Но первой крикнула мать:
— Это вы?
— Мы, — ответил отец. — Ждете нас? Почему не спите?
— Да какой тут сон! Сидим как на иголках. Вы целы?
— Целы, — коротко ответил отец.
Баркас остановился. Мама подала Мареку руку, помогла ему подняться на палубу и обняла. Потом поднялся на палубу отец с большой соломенной сумкой.
— Что это у вас? — удивилась мать.
— Покупки, — сказал отец. — За все уплатили, как и обещали. Больше всего нам дали за соль. Даже сумку пришлось купить. А Милко спит?
— Как сурок. И вы, слава богу, вернулись!
Проводники пожелали Краликам доброй ночи и поплыли к другим судам. Марек провожал их глазами, радовался, что избавились от них наконец, и с каждым звуком весла ему становилось легче. Вместе с тем все сильнее рвалась с языка тайна, о которой он обещал не говорить.
— Где же вы были? — спрашивала пани Елена. — Рассказывайте, чего молчите?
— В деревне, — ответил Филип. — Или в городе? Наверное, это был маленький городок.
Мать с Еленой облегченно вздохнули. Они сразу забыли о том, что уже поздно, им хотелось поговорить.
— Ну, а как это место называлось? Были, и сами не знаете где. Наверное, хорошо вам было, не скучали небось!
Если молчат мужчины, говорят женщины.
— Никогда еще мне не было так страшно, — призналась пани Елена.

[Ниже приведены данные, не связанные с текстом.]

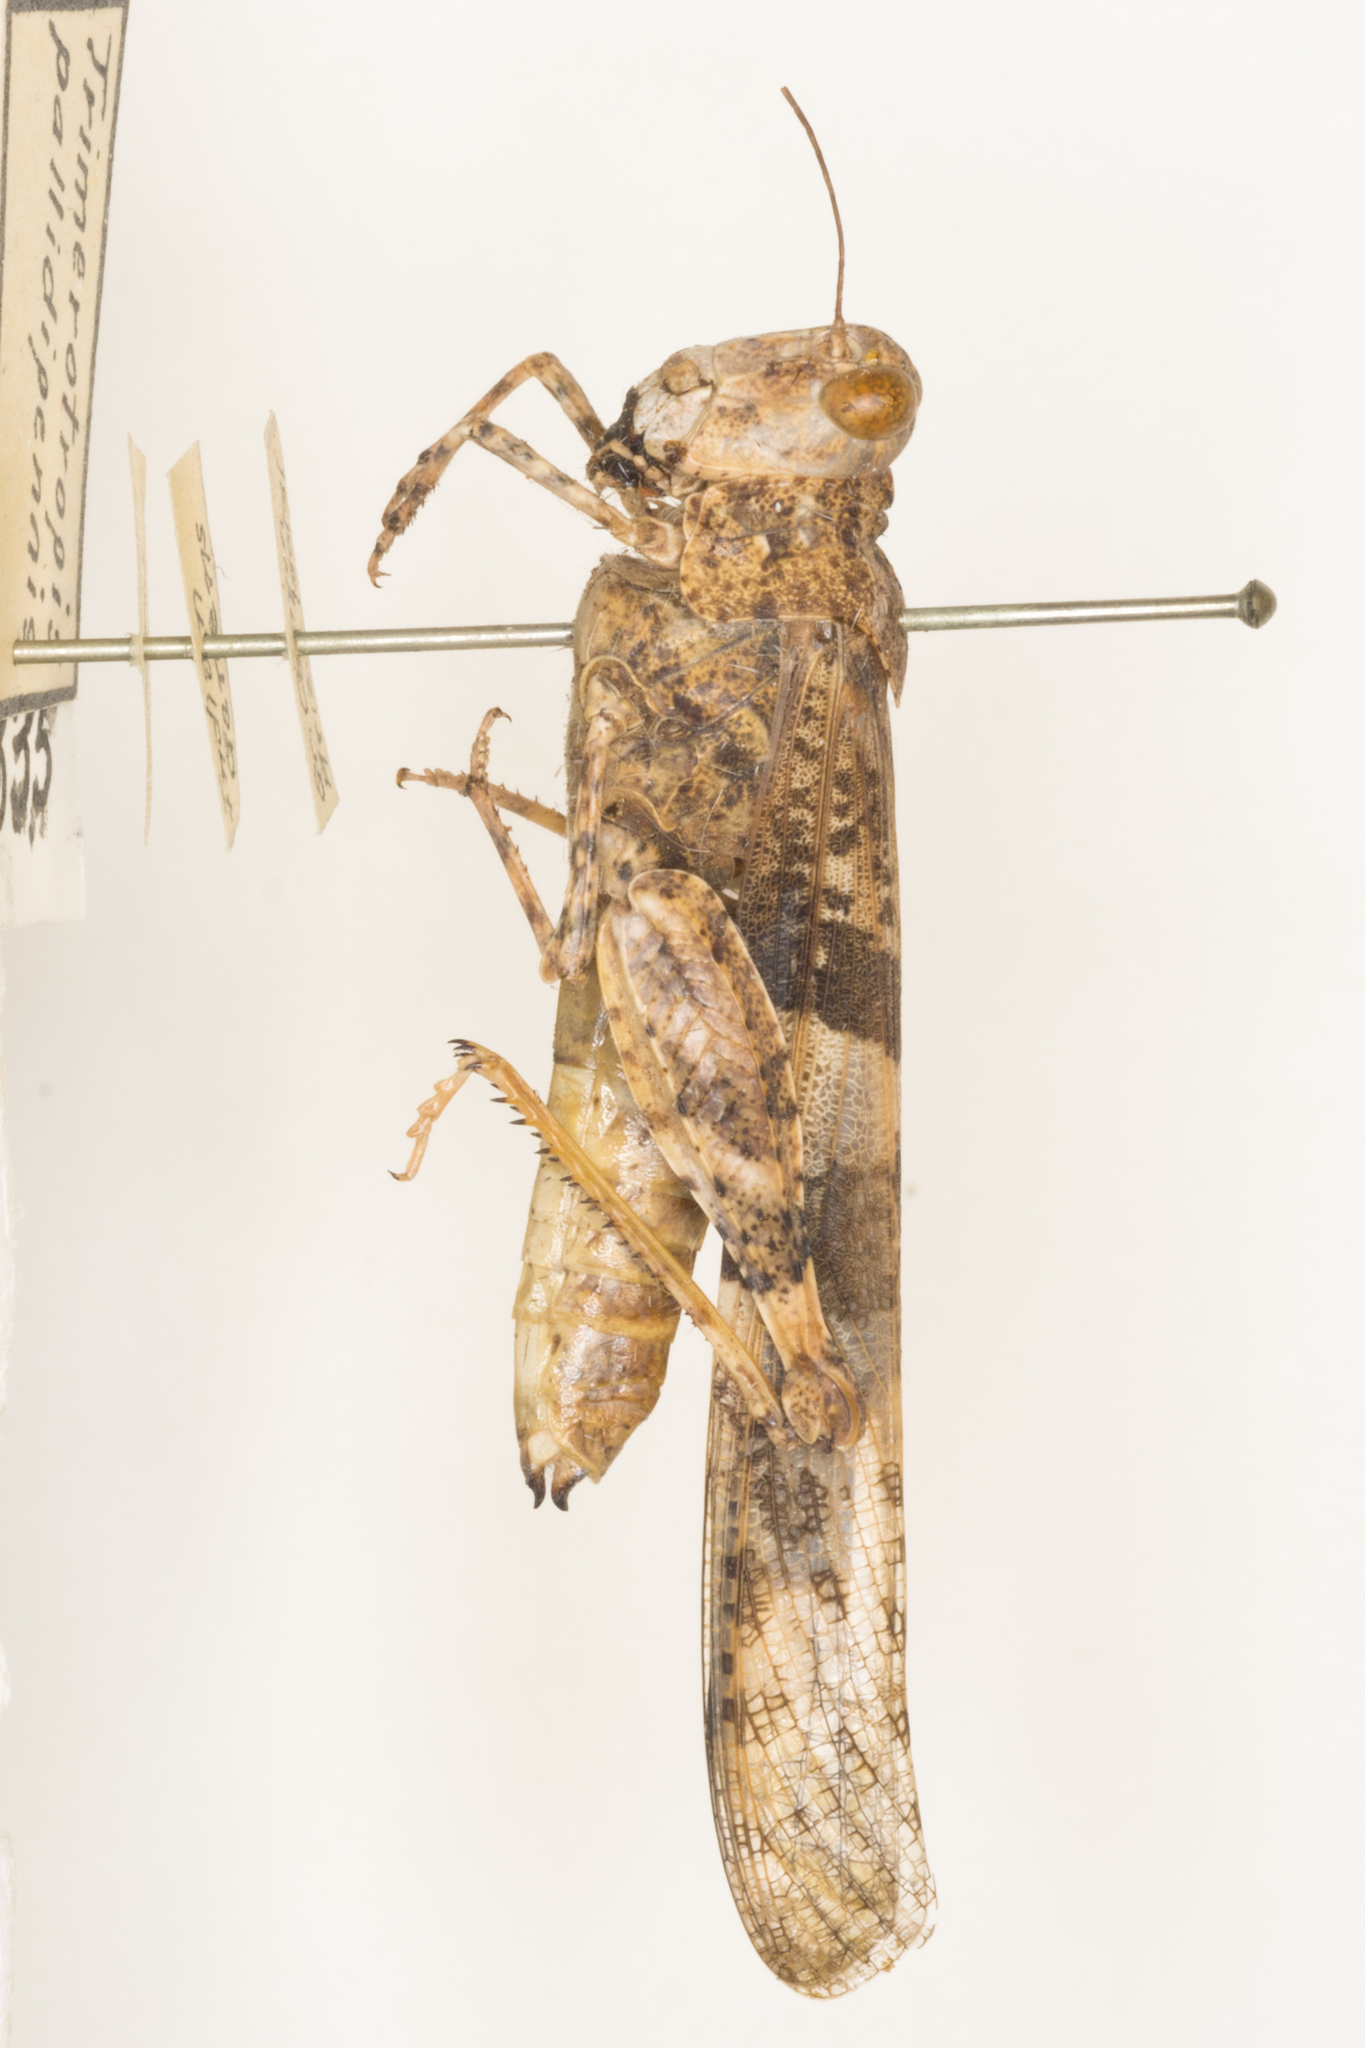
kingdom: Animalia
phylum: Arthropoda
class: Insecta
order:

— А мне раз было и пострашнее, — сказала мать. — В Земуне, когда на барже у нас были те двое. Немцы всю баржу обыскали, и мы уже думали, что Марека больше не увидим. А еще на порогах, когда в Казане отцепили баржу со взрывчаткой. Правда, отец? Как эта дорога называлась, под которую поставили баржу?
— Траянова.
— Да, сербы поставили под Траянову дорогу баржу со взрывчаткой и хотели Казане взорвать, чтобы остановить движение по Дунаю. А ущелье узкое, всего метров полтораста шириной. Вот плывем мы по нему и думаем: сейчас взорвемся! Слава богу, что Марека тогда с нами не было!
— А взорвали ущелье? — спросила пани Елена.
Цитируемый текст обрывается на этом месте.